=== WHAT TO WORK ON ===
Whenever a line in the material below includes "skalar", copy that line.

= = = = =

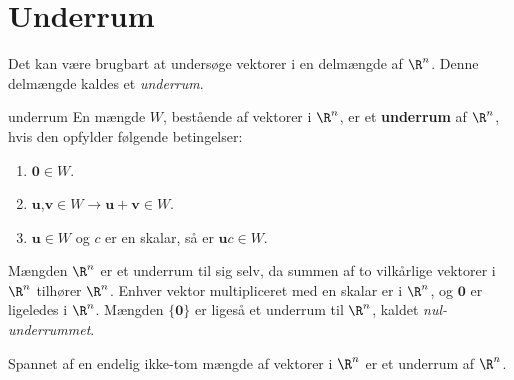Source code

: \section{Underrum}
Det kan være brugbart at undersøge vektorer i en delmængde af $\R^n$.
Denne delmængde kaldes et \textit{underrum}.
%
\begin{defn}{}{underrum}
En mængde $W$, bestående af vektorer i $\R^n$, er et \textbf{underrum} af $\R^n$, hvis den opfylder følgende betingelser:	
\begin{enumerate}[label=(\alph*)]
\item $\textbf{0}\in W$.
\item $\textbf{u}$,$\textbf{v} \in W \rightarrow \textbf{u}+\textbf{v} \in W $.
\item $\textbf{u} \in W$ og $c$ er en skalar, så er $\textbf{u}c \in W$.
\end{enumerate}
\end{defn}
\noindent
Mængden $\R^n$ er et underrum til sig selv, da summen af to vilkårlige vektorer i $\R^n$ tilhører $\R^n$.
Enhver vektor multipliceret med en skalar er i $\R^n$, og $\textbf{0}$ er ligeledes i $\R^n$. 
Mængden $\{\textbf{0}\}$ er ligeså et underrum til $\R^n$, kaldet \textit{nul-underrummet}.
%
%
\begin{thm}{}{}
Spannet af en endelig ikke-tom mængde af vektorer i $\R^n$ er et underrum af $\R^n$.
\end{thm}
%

= = = = =

=== TASK OUTPUT ===
\item $\textbf{u} \in W$ og $c$ er en skalar, så er $\textbf{u}c \in W$.
Enhver vektor multipliceret med en skalar er i $\R^n$, og $\textbf{0}$ er ligeledes i $\R^n$. 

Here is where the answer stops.